O Globo
Os setores populares que seguem sem entender
inteiramente as novas regras morais vão acumulando o ressentimento cotidiano
O progressismo está no caminho errado. Convencido de que seus valores são tão evidentes que discuti-los seria rebaixar-se, trocou o convencimento pela interdição — censura nas mídias sociais, Direito Penal para os infratores. Enquanto se ocupa de purificar o mundo por meio de atos de força, as pessoas comuns seguem seu caminho influenciadas por quem ainda se dispõe a conversar com elas.
O progressismo está preso a uma armadilha
moral. Sua desconexão com o mundo advém de ter sido tomado por um ativismo
difuso, que vive em alarme permanente e não consegue mais enxergar gradação nas
condutas, porque proporção e nuance são vistas como complacência ou como
delito. O exagero é premiado, e a ponderação punida.
Essa cultura adotou diagnósticos
grandiloquentes que não admitem contestação. Somos o país que mais mata
travestis no mundo. Vivemos aumentos contínuos de feminicídios. Os meninos
passam por surto sem precedentes de misoginia violenta motivada pelo
masculinismo on-line. Não há base empírica sólida para nenhuma dessas
afirmações. Carecemos de dados confiáveis sobre as mortes de travestis, não
sabemos se o aumento dos feminicídios reflete crescimento real ou
reclassificação melhor de homicídios, e as pesquisas são contraditórias quanto
à eventual intensificação do machismo entre os mais jovens. Nenhuma dessas
afirmações, porém, pode ser debatida. A mera proposição da discussão é vista
como violação moral: “A quem interessa minimizar a transfobia e a misoginia?”.
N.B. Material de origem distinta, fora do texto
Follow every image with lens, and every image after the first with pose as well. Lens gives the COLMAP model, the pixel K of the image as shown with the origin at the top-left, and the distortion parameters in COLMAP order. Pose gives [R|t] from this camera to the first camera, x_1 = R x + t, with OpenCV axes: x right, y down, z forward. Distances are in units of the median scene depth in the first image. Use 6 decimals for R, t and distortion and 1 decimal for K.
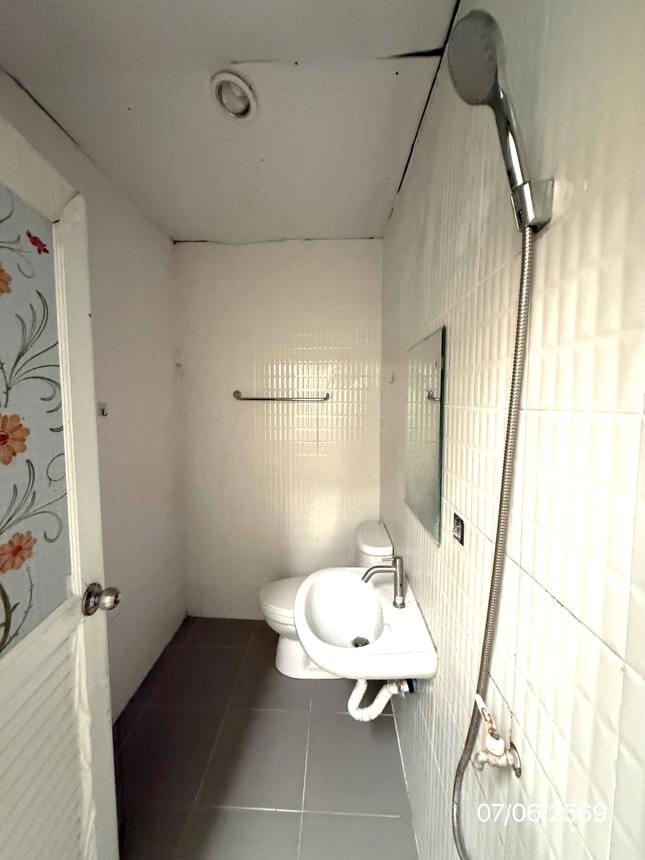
lens RADIAL K [[345.4, 0, 322.9], [0, 345.4, 426.6], [0, 0, 1]] dist [-0.000576, -0.000022]
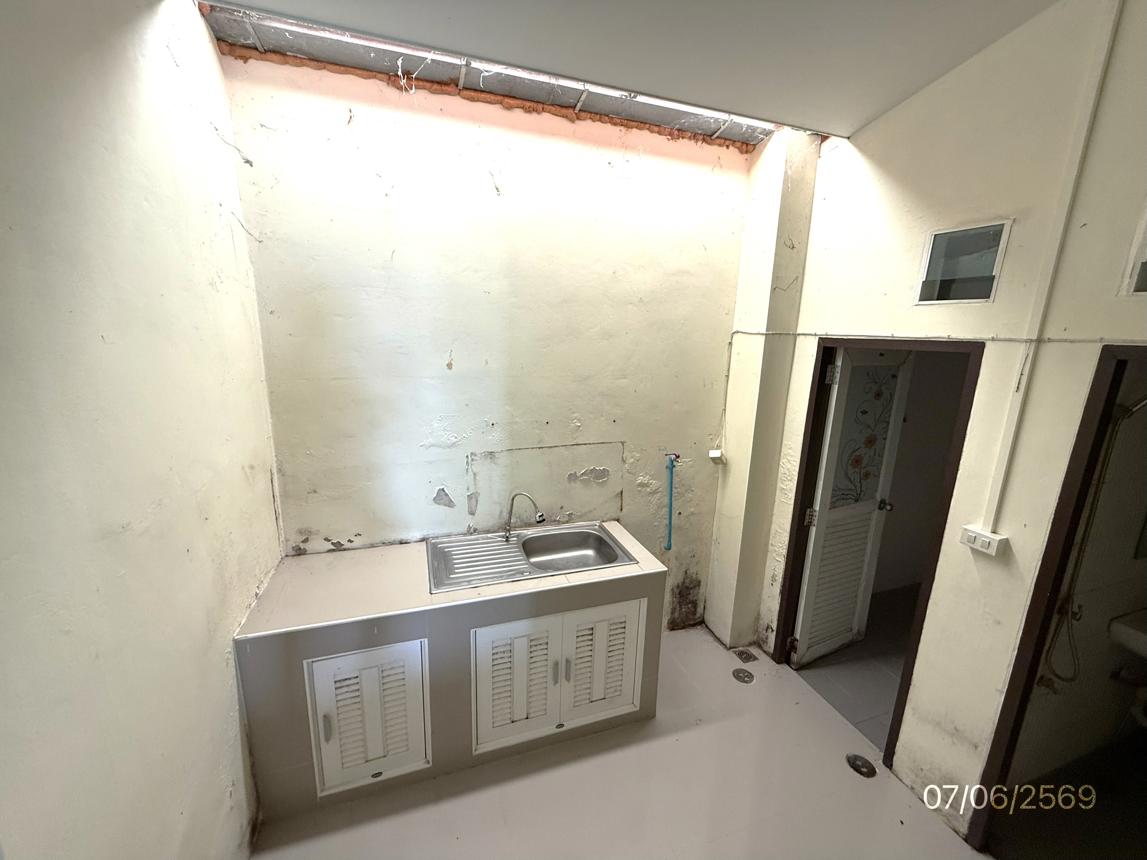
lens RADIAL K [[460.7, 0, 573.7], [0, 460.7, 433.1], [0, 0, 1]] dist [-0.000576, -0.000022]
pose [[0.361884, 0.203264, -0.909793, 1.603579], [-0.104059, 0.978648, 0.177257, -0.411530], [0.926397, 0.030526, 0.375308, -2.581762]]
A linguagem progressista também tem apagado a
gradação dos problemas, fazendo uso de vocabulário que incorpora os menores aos
maiores. Não conseguimos mais nomear o “machismo” — comportamentos que
inferiorizam a mulher —porque a cultura política progressista passou a
tratá-los como “misoginia”, o ódio às mulheres.
Hoje, no Google Trends, misoginia é oito
vezes mais empregada que machismo, mesmo que comportamentos mais graves de
violência contra a mulher sejam muito menos frequentes que os discriminatórios.
Não temos mais vocabulário para distinguir a gravidade de fenômenos tão
diferentes como mulheres assumirem mais tarefas domésticas e homens
assassinarem mulheres — ambos são “misoginia”.
Mas não é só um problema de vocabulário.
Também não conseguimos oferecer respostas graduadas diferentes ao fato de
negros terem menor desempenho escolar e sofrerem ataques racistas nos estádios.
Embora um seja efeito sistêmico e outro seja racismo explícito, um seja
intencional e outro não intencional, não é mais moralmente aceitável tratá-los
como ofensas de graus diferentes.
Exageros de diagnóstico e incapacidade de
enxergar gradação na conduta são fruto de uma cultura militante que celebra a
indignação, percebida como virtude e pureza moral, e pune a moderação, vista na
melhor das hipóteses como complacência e, na pior, como envolvimento na prática
delituosa.
Com diagnósticos inflados e incapacidade de
ver gradação, as respostas são duras, sem nuance ou proporção. A esquerda,
outrora campeã da liberdade de expressão, dedica grandes esforços para retirar
da esfera pública ideias divergentes, seja porque não consegue separar
violações graves de direitos humanos das violações menos graves ou porque não é
capaz de distinguir as violações de direitos humanos de divergências
ideológicas.
Debater a eficácia de cotas raciais na
universidade passa a ser visto como racismo; defender papéis tradicionais de
gênero, como fazem muitas religiões, é misoginia. Há grande pressão para esses
discursos serem censurados e criminalizados. Há pouco empenho em debater e
convencer.
Enquanto o progressismo segue numa espiral
endógena para se tornar cada vez mais puro, o mundo segue seu caminho próprio,
em parte se adaptando aos valores normativos progressistas, em parte os
desprezando e se ressentindo.
Os setores populares que seguem sem entender
inteiramente as novas regras morais vão acumulando o ressentimento cotidiano de
ser acusados pelo progressismo de racistas, transfóbicos e misóginos. A
expressão política desse ressentimento já é construída com os adversários do
progressismo. A resposta não será nem nuance nem proporção. Será retrocesso.